Hanami is the Japanese word for a party under the cherry blossoms. Someone once told me that hanami is celebrating the cycle of life and the precarity of it since the blossoms, sakura, only last a couple weeks before falling to the ground. A foreigner told me this. Japanese, and my own experience from going to 4 hanami parties, tell me it’s just fun to drink under the beautiful blossoms.
My good friend Ross came to Japan a couple weeks ago to visit a few cities and, mainly, to ski. I went to go meet him in Tokyo and while we were checking out the shrine at Meijijingu we happened upon a huge hanami at Yoyogi park. The whole park was in blossom and there were families everywhere sitting on blue tarps, drinking wine and sake, taking photos and playing music from portable stereos.

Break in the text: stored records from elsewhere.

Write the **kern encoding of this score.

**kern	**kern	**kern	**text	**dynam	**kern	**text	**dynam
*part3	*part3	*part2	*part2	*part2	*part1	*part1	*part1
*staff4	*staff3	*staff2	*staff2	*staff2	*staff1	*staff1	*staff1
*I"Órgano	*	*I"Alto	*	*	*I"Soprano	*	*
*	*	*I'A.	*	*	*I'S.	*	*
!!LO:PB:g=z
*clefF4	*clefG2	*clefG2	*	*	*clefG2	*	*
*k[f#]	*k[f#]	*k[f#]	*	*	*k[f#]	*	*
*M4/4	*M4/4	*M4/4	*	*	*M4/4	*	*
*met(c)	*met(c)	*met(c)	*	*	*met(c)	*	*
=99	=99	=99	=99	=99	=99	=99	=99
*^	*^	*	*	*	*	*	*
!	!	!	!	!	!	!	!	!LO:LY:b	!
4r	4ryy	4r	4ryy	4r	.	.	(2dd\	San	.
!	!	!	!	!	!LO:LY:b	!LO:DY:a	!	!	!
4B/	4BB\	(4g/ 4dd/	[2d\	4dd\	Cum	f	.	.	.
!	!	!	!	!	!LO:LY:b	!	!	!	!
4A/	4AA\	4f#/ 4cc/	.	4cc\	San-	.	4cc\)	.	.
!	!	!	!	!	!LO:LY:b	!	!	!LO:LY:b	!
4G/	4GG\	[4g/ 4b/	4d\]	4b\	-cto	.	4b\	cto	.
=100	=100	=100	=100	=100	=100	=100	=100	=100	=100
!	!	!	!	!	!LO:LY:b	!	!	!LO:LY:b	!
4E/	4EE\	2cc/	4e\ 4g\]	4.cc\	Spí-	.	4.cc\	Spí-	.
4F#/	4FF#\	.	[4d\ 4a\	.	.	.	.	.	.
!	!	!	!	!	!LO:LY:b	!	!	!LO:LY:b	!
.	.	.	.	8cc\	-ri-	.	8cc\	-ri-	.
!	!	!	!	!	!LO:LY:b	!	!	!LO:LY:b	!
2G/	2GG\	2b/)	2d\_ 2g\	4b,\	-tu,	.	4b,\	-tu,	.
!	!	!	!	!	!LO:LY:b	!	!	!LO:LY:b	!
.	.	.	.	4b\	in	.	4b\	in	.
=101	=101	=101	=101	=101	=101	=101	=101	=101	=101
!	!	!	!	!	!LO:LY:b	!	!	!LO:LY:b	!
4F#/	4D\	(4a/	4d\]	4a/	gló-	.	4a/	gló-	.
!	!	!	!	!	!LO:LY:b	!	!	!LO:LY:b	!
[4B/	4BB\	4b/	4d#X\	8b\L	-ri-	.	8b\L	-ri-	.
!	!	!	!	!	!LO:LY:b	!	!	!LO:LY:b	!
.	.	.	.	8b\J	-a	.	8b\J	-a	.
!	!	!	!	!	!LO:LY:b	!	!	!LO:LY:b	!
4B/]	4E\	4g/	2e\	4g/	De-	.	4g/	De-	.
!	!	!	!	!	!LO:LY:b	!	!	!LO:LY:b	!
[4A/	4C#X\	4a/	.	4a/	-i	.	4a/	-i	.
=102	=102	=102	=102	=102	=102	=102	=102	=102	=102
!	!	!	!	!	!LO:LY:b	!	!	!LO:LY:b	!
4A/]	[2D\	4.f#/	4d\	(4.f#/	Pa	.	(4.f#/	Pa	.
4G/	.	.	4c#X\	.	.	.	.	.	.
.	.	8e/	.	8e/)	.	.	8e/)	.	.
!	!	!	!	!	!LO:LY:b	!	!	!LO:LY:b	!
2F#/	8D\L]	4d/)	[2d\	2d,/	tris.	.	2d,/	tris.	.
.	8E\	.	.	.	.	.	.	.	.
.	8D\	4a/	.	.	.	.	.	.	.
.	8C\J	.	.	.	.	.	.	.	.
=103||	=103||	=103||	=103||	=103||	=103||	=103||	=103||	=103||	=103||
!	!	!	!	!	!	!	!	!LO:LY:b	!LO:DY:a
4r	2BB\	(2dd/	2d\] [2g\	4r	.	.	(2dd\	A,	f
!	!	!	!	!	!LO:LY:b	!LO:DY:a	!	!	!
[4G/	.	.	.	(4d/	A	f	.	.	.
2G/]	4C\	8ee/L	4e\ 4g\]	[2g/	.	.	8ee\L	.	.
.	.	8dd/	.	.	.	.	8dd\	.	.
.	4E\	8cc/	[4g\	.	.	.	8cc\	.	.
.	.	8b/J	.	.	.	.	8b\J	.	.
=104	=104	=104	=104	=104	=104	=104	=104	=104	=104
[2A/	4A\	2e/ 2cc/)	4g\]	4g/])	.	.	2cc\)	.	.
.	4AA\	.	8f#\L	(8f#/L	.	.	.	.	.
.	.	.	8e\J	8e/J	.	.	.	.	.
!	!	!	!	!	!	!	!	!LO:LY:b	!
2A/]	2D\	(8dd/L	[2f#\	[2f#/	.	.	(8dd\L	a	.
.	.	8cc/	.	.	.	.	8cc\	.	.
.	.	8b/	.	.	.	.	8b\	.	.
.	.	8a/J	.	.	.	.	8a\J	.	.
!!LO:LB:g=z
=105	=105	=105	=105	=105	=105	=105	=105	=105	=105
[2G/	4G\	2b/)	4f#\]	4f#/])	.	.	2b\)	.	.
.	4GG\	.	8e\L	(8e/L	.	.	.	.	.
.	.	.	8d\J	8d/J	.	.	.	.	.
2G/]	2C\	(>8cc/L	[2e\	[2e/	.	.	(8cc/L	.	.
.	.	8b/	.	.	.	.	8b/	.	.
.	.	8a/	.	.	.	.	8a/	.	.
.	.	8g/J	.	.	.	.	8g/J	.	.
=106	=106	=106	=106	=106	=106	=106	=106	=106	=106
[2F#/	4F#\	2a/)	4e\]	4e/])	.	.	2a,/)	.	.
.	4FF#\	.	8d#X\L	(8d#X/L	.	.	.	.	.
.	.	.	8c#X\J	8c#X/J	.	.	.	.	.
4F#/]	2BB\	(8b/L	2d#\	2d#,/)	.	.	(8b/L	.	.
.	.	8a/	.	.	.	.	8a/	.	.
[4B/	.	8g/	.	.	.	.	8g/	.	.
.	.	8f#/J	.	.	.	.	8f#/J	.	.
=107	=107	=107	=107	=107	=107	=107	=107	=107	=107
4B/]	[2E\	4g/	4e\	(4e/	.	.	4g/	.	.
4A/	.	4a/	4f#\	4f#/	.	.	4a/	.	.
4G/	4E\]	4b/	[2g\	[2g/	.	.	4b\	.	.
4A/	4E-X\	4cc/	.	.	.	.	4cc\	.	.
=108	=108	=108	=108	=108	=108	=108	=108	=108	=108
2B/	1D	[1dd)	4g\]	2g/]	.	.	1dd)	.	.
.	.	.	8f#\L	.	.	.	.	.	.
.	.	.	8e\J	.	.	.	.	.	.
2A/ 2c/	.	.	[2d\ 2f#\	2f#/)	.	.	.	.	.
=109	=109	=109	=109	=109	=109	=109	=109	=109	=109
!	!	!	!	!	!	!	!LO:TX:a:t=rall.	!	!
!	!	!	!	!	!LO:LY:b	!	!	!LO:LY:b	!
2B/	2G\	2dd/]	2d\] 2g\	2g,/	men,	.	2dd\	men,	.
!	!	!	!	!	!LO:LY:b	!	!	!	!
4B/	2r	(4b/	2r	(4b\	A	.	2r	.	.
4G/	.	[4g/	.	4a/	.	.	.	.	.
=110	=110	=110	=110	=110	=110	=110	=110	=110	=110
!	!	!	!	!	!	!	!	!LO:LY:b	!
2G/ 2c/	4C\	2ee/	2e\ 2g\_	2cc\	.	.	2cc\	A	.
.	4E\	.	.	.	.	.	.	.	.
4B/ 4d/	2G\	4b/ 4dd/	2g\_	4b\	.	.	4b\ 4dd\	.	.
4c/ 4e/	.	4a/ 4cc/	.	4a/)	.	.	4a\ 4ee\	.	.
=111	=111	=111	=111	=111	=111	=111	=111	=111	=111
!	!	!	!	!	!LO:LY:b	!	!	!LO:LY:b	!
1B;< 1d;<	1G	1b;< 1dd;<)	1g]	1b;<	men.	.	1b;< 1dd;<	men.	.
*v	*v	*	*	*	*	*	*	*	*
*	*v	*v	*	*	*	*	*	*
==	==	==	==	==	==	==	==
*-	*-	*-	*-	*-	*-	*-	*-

We did the same thing again the following week near Ueno in Tokyo with my friend Hiroko. It was great fun. We met a bunch of new people and ended up at a small house party afterwards. The next week in Hiroshima we went to Koba rock bar and the owner, Bom, invited us to his hanami party the next day. This was the hardest partying hanami of the three we had been to. It took place right along one of the beautiful canals only a few hundred metres from where the atomic bomb was dropped.
My 4th hanami of the season was at Takada castle. Japanese castles usually involve a large square moat with a high rock wall and the castle is really more of a multi-story wooden house than a stone European-style castle. The huge grounds of the castle had 4000 cherry trees in a beautiful white blossom and many of them were lit up with pink or purple lights. It was a really stunning sight and ripe for photo taking. Apparently the rest of Niigata prefecture thinks so too as it was overwhelmingly busy. The main difference between this and the other hanami I had seen was 200 or so vendors of food and alcohol and cake-on-a-stick, which had a line of about 50 people. Sadly I never got my cake-on-a-stick and had to settle for meat-on-a-stick.